Douche cérébrale (18)

19 juin

Petit matin. Non, nuit plutôt. Je ne pense qu’au fait qu’après je suis en congés pour une semaine. Je travaille ce matin mais après je suis en congés. Levée au cœur de la nuit. Une fois seulement. Et puis vacances. Ouaich, difficile d’être bien réveillée à à peine trois heures. Je dormais drôlement bien quand j’ai entendu le réveil. Ah oui, déjà ! Pas le moment de dire : « oh encore cinq minutes… » Non, parce que je me serais rendormie pour plus de cinq minutes. Pas le moment de me dire non plus : « Le réveil sonne. Tu ne bouges absolument pas. Tu restes dans ton lit. Tu refermes les yeux. » Non, bien sûr que non. Je travaille. Je dois me lever. C’est le contrat. Pffff, je referme les yeux, assise. Je pourrais dormir assise. Oh, j’ai sommeil ! Normal à cette heure. J’y tiens, c’est le cœur de la nuit. Et faut que j’aille au boulot… La galère ! Horaires inadaptés. Horaires pas possibles. Horaires inhumains.
Un verre d’eau. J’ai besoin de m’hydrater. Oui, ça fait du bien. Oh, comme j’ai besoin de dormir aussi ! Ah ben plus tard. Beaucoup plus tard. Après mon poste, je vais me ressourcer au salon bien-être à Bourgoin. C’est sur ma route. Coucou les gens que je connais et puis je rentrerai.
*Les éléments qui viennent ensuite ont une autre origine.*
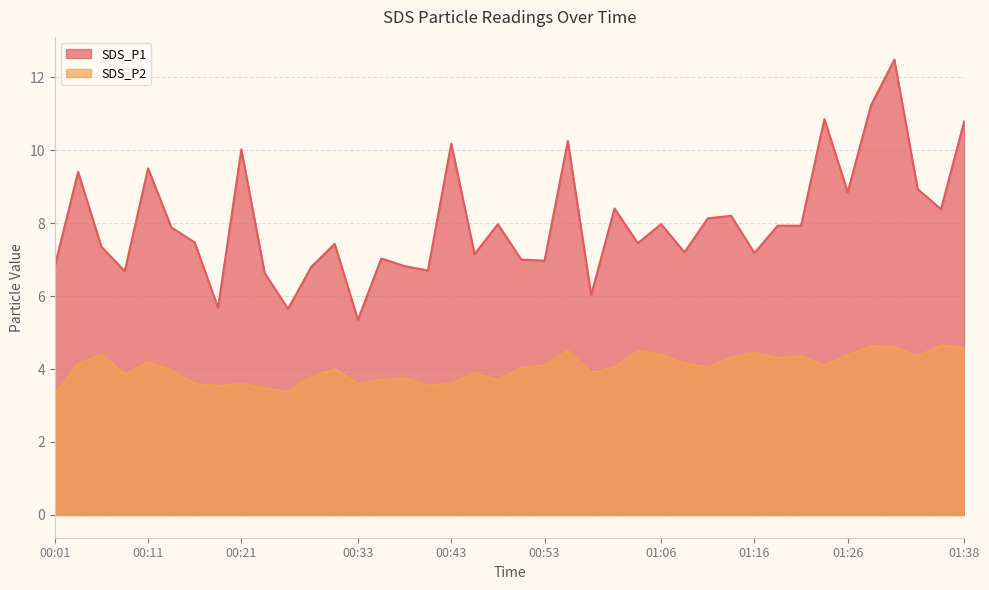

True or false: SDS_P2 has more than 0 interior local peaks.

True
Pfffff. Je ne sais pas quoi écrire.

J’ai sommeil. J’ai sommeil. J’ai sommeil. Je préfèrerais aller me recoucher plutôt que d’aller travailler. Hier, quelqu’un a dit chez M. : il faudrait avoir double activité, un travail salarié à mi-temps et un autre mi-temps pour une activité du genre épanouissante. Sauf changement improbable, mes horaires de travail salarié seront toujours ceux-là. Mais avoir une autre activité comme ressource financière ce serait cool. une activité genre, je ne sais pas… écriture, réflexologie plantaire… Un truc que je sais faire, qui me plait et qui me permettrait de gagner de l’argent sans avoir à me lever avant l’aube. Il est toujours permis de rêver. Même que les rêves sont parfois réalisables. Pour peu qu’on y croit assez. Est-ce que j’y crois assez ? L’idée fait son chemin. Ça prendra le temps que ça prendra. Voilà. Donc.
Et maintenant ?
Qu’est-ce que j’écris ?

L’heure tourne, encore une page à combler. J’ai chaud dans ma robe de chambre. C’est bien. Certes, je préfèrerais la chaleur de la couette et de la couverture… Oui, je sais, ce sera pour ce soir. Pas avant. Dommage. Enfin, c’est comme ça. Pour aujourd’hui. Je cherche à me convaincre que ça peut changer. Que ça changera. Pour peu que j’y crois assez. Et que je fasse en sorte que, aussi. Euh, les choses ne peuvent pas se mettre en place toute seules des fois ? Enfin toute seules… Pas complètement, mais en partie, un peu quand même. Parce que c’est le moment, parce que c’est ma voie, parce que j’ai besoin qu’on me montre la route. C’est pour ça que je vais au salon bien-être après le boulot : pour voir que d’autres voies sont possibles. Pour constater qu’il n’y a pas que le travail salarié. Voilà. Je relève la tête sur la pendule, enfin sur l’horloge : trois heures et demie. Oh, il est temps que je me prépare.